Lawyers for BP and plaintiffs in the 2010 oil spill in the Gulf of Mexico have reached an agreement to settle their case for approximately $7.8 billion. The settlement was reached on the eve of the first phase of the trial involving the Deepwater Horizon rig that exploded in April 2010 killing eleven rig workers and beginning a spill that for months spewed millions of barrels of oil into the Gulf of Mexico, destroying beaches and wildlife and disrupting the economies of Gulf Coast States. The first phase of the trial was intended, in part, to apportion blame among the defendants, BP, Transocean and Halliburton. The settlement will also provide compensation and medical services to some victims over the next 21 years.
BP’s CEO, Robert Dudley, issued a statement saying, “The proposed settlement represents significant progress toward resolving issues from the Deepwater Horizon accident and contributing further to economic and environmental restoration efforts along the Gulf Coast.” BP has already paid out more than $8 billion to claimants, and has spent some $14 billion in responding to the spill.

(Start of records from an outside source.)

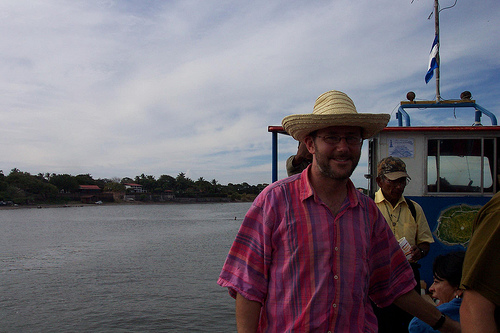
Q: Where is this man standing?
A: On a boat.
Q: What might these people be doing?
A: Taking a tour.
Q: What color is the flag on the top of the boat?
A: White and blue.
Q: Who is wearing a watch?
A: The man with the straw hat.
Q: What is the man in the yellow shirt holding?
A: Paper.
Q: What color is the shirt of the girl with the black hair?
A: Blue.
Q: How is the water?
A: Calm.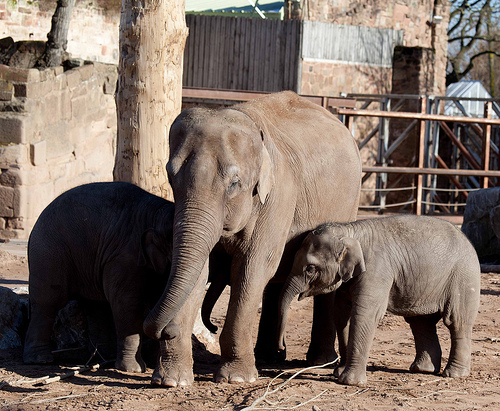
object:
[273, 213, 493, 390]
elephant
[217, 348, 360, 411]
limb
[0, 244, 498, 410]
ground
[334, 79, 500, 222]
fencing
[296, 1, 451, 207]
wall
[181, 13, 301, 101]
fence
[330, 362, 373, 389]
feet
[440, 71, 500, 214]
building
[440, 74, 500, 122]
roof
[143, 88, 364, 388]
elephant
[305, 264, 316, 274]
eye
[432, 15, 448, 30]
light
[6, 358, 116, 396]
branch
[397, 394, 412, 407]
stones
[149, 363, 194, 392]
foot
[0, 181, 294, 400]
shadow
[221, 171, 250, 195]
eyes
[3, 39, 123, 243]
wall"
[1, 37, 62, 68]
stones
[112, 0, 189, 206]
tree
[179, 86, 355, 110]
bars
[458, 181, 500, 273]
rock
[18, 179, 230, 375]
elephant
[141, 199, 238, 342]
trunk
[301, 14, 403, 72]
cover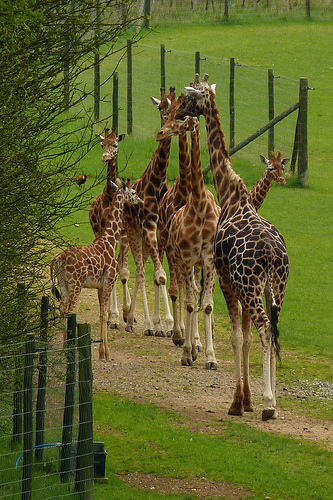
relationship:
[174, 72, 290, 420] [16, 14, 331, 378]
giraffe standing in grass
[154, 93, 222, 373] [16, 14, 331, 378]
giraffe standing in grass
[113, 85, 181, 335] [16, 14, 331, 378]
giraffe standing in grass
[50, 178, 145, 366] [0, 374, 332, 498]
giraffe standing in grass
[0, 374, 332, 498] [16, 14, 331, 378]
grass standing in grass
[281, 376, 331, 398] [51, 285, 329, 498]
rocks on ground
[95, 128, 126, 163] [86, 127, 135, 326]
head of giraffe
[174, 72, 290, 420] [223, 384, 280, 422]
giraffe has hooves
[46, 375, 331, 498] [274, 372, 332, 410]
grass next to rocks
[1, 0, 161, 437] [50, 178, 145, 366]
tree by giraffe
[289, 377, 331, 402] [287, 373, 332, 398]
pile of rocks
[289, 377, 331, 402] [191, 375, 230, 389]
pile of rocks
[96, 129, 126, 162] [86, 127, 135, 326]
head of a giraffe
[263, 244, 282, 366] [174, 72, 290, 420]
tail of a giraffe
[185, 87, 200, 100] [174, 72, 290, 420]
ear of a giraffe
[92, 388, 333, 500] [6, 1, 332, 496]
grass on ground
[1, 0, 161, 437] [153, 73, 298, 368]
tree near giraffes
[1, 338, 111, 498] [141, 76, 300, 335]
fence next to giraffes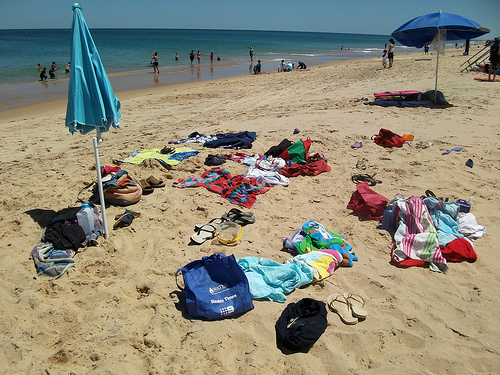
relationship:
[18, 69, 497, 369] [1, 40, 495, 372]
beach has sand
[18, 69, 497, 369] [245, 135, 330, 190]
beach has belongings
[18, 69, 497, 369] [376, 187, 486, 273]
beach has belongings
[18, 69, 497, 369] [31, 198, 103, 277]
beach has belongings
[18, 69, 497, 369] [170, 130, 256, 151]
beach has belongings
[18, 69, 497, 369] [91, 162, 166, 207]
beach has belongings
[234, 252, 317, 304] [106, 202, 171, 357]
clothes are on ground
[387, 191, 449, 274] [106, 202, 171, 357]
towel are on ground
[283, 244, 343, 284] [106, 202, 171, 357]
clothes are on ground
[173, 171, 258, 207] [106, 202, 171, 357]
clothes are on ground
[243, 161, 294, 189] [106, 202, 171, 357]
clothes are on ground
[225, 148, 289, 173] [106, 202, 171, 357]
clothes are on ground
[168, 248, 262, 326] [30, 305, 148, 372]
bag on sand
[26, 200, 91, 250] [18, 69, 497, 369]
belonging on beach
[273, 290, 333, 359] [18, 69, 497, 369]
belonging on beach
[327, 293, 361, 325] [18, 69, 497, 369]
shoes on beach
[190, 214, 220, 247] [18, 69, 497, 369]
belonging on beach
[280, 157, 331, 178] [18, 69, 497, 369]
belonging on beach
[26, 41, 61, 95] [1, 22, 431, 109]
people playing in ocean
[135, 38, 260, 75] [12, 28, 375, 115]
people walking by ocean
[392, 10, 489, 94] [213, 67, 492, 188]
umbrella on beach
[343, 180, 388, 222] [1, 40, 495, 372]
bag on sand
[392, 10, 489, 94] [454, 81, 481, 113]
umbrella on beach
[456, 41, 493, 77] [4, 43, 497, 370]
stairs on beach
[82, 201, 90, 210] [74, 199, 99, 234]
cap on water jug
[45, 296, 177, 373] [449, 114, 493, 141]
sand on ground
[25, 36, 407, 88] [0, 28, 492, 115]
people in ocean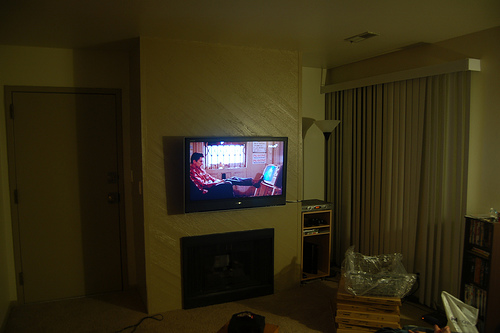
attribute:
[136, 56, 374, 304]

The settlement will be paid to thousands of businesses and individuals affected by the spill. But, the agreement does not include the federal government or the state and local governments along the coast which are probably the biggest plaintiffs in the case. The federal government, for example, may still recover billions of dollars in environmental fines.
The proposed settlement will replace the $20 billion Gulf Coast Claims Facility fund created by BP to compensate victims of the spill and to pay natural resources damages and state and local response costs. Thus far this fund has paid out more than $6 billion to approximately 200,000 individuals and businesses.